According to Green, the situation creates various challenges for law enforcers, and when schools resort to disciplinary action by expelling or suspending students, this further complicates the issue.
“Some of the challenges, too, include truancy, and that is one of the main things, and I am happy that the Ministry of Education is represented as a stakeholder, because coupled with that is sometimes when the students are expelled, or suspended, therein lies the opportunity for him/her to be drafted into this monster, and the unscrupulous ones look on the corner and observe,” the senior policeman stated.
In picking up on that point, Troupe cited the recent revelation by Police Commissioner, Major General Antony Anderson, that children between ages 15 and 17 have been charged with 875 major crimes over the last four years.
In describing the statistics as “uncomfortable truths”, Troupe said: “We need to find out how many of these children would have been suspended or expelled.”
Troupe suggested as well, that the school community and the Education Ministry use data to “inform evidence-based intervention”.
He elaborated that, “Clearly, we have to re-think this position of suspensions and expulsions, because we suspend and expel our children, (but) it cannot be used as a key source of managing behaviour.”
The acting director of safety and security in schools also called on stakeholders to aid students in managing conflicts, this following several incidents of school-based violence recently.

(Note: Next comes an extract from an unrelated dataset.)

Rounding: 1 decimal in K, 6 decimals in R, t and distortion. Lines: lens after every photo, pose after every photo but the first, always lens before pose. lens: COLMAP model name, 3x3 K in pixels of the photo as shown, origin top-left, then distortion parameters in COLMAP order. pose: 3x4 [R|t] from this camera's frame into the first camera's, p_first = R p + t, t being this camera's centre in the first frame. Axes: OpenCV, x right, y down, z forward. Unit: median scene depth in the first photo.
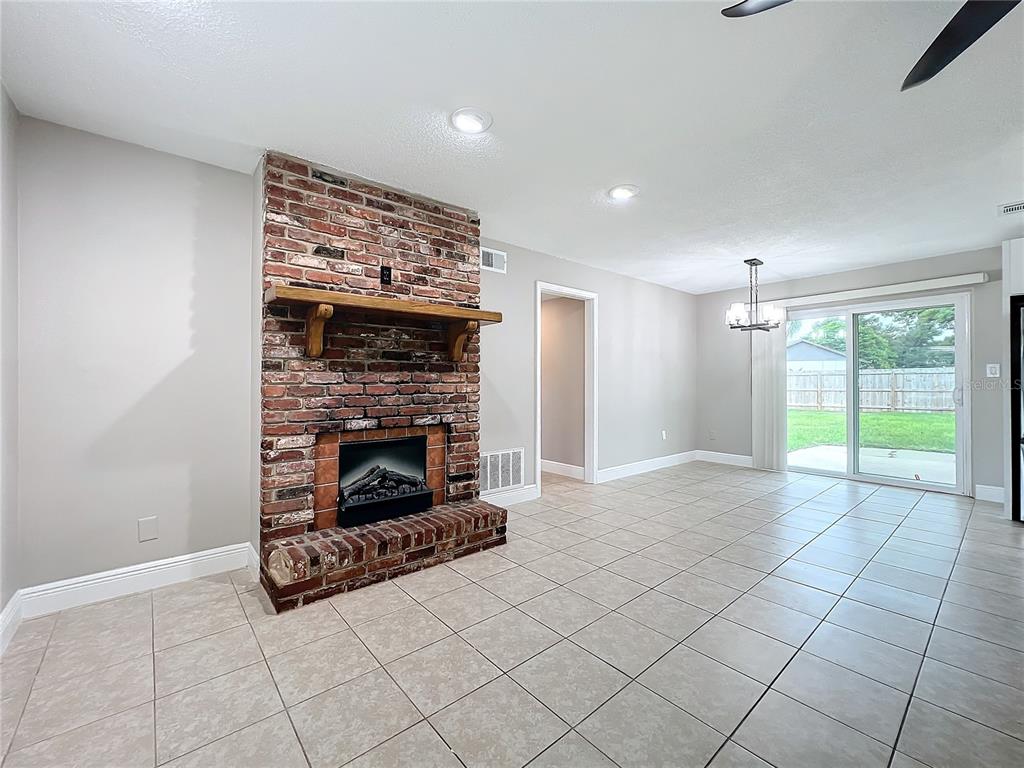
lens RADIAL K [[421.4, 0, 506.2], [0, 421.4, 376.5], [0, 0, 1]] dist [-0.004317, 0.001655]
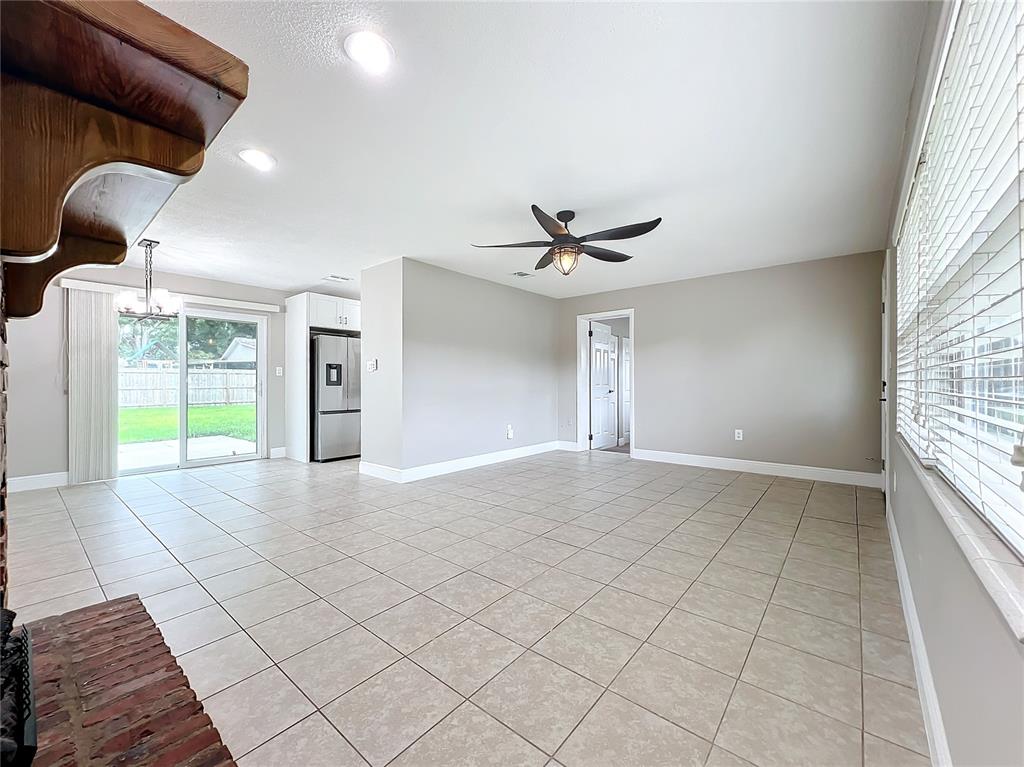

If suspension is used by the school as a disciplinary option, Troupe has proposed that the child should not be sent home unattended.
“The other thing that we need with suspension is we must suspend the child into something.
“The child should not just be made to go home and be left unattended. Perhaps there is a need for us to consider where, if a child is suspended, he is suspended into a programme,” Troupe suggested.
Likewise with expulsion, he said if a child is separated from a school, the ministry and school administrators should ensure that the “child’s education is considered for another institution”.
Further, “we provide support to that child’s family during that transition,” Troupe recommended.